WHAT TO WORK ON: Leaving the pictures out, transcribe the records below exactly.

DATA FOR THIS TASK:
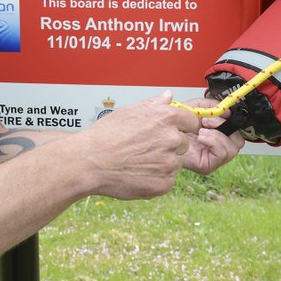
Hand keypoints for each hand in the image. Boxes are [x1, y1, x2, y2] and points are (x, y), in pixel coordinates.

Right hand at [77, 91, 198, 199]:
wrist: (89, 162)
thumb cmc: (104, 136)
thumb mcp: (129, 111)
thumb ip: (153, 104)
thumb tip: (168, 96)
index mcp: (166, 118)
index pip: (191, 121)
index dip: (181, 126)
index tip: (171, 131)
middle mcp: (172, 139)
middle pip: (182, 143)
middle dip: (169, 146)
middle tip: (145, 148)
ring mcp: (169, 163)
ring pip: (174, 163)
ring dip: (162, 164)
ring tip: (137, 161)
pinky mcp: (163, 184)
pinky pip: (167, 181)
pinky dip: (155, 180)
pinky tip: (137, 174)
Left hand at [174, 97, 243, 174]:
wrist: (162, 134)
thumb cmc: (175, 125)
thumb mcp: (196, 108)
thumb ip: (211, 105)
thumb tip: (227, 110)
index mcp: (217, 134)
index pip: (237, 131)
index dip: (233, 121)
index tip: (223, 112)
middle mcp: (218, 147)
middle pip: (239, 141)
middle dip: (224, 126)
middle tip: (207, 121)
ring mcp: (214, 158)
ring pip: (232, 148)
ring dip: (217, 134)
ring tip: (201, 130)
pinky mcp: (208, 165)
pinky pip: (222, 154)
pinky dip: (213, 141)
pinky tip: (201, 137)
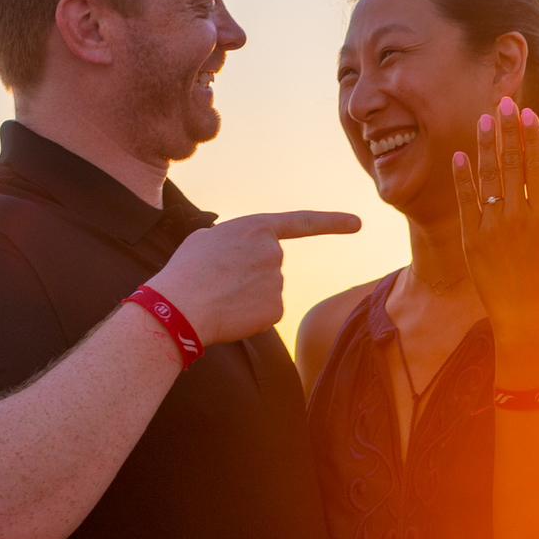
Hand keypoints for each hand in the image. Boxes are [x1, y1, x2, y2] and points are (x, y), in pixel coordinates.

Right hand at [149, 209, 361, 344]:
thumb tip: (242, 255)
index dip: (332, 222)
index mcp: (257, 228)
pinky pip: (266, 313)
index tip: (358, 223)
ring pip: (267, 291)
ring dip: (246, 296)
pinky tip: (230, 314)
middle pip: (270, 266)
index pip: (302, 223)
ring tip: (218, 296)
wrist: (180, 305)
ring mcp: (278, 282)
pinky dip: (249, 316)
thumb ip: (236, 241)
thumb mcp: (208, 239)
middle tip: (217, 282)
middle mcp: (274, 252)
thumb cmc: (186, 270)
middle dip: (249, 275)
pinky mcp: (276, 310)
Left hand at [451, 97, 538, 334]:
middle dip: (508, 132)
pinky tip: (460, 156)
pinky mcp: (472, 239)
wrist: (523, 317)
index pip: (536, 168)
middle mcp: (517, 217)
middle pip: (511, 165)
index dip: (531, 139)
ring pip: (488, 179)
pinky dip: (462, 179)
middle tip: (504, 104)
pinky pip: (466, 202)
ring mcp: (492, 227)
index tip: (528, 115)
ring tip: (484, 120)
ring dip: (485, 147)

RESPONSE BOX:
Hand keypoints for each hand in the image. Boxes are [x1, y1, x2, y2] and points are (x, y), in pixel coordinates.

Right hand at [77, 91, 198, 199]:
wrist: (89, 162)
thumb cmc: (104, 136)
thumb mcp: (129, 111)
thumb ip: (153, 104)
thumb tip: (168, 96)
index mcp: (166, 118)
index pip: (191, 121)
index dip: (181, 126)
index tip: (171, 131)
middle mcp: (172, 139)
middle pip: (182, 143)
middle dip: (169, 146)
middle tip: (145, 148)
ring mcp: (169, 163)
ring pip: (174, 163)
ring dip: (162, 164)
ring tip: (137, 161)
pinky mcp: (163, 184)
pinky pip: (167, 181)
pinky dip: (155, 180)
pinky tip: (137, 174)
Left hand at [174, 97, 243, 174]:
wrist: (162, 134)
thumb cmc: (175, 125)
thumb mcp: (196, 108)
thumb ip: (211, 105)
thumb tip: (227, 110)
index mcp: (217, 134)
index pip: (237, 131)
index dip: (233, 121)
index tip: (223, 112)
middle mcp: (218, 147)
middle pip: (239, 141)
middle dip: (224, 126)
middle tip: (207, 121)
ring mcp: (214, 158)
ring pip: (232, 148)
ring dip: (217, 134)
ring tip: (201, 130)
pinky mcp: (208, 165)
pinky pip: (222, 154)
pinky dip: (213, 141)
pinky tip: (201, 137)
Hand keypoints for each hand in the image. Boxes are [x1, y1, x2, y2] and points are (x, y), in pixel coordinates.

Right hand at [149, 209, 361, 344]:
thumb tip: (242, 255)
index dip: (332, 222)
index mcp: (257, 228)
pinky pip: (266, 313)
index tip: (358, 223)
ring pip: (267, 291)
ring dip: (246, 296)
pinky tip: (230, 314)
middle pip: (270, 266)
index pip: (302, 223)
ring tip: (218, 296)
wrist: (180, 305)
ring mcp: (278, 282)
pinky dip: (249, 316)
thumb ip: (236, 241)
thumb mcp: (208, 239)
middle tip: (217, 282)
middle mcp: (274, 252)
thumb cmc: (186, 270)
middle dip: (249, 275)
pinky mcp: (276, 310)
Left hand at [451, 97, 538, 334]:
middle dip: (508, 132)
pinky tip: (460, 156)
pinky mcp: (472, 239)
wrist: (523, 317)
index pip: (536, 168)
middle mcp: (517, 217)
middle pip: (511, 165)
index dip: (531, 139)
ring pip: (488, 179)
pinky dip: (462, 179)
middle tip: (504, 104)
pinky pip: (466, 202)
ring mcp: (492, 227)
index tip: (528, 115)
ring tip: (484, 120)
ring dip: (485, 147)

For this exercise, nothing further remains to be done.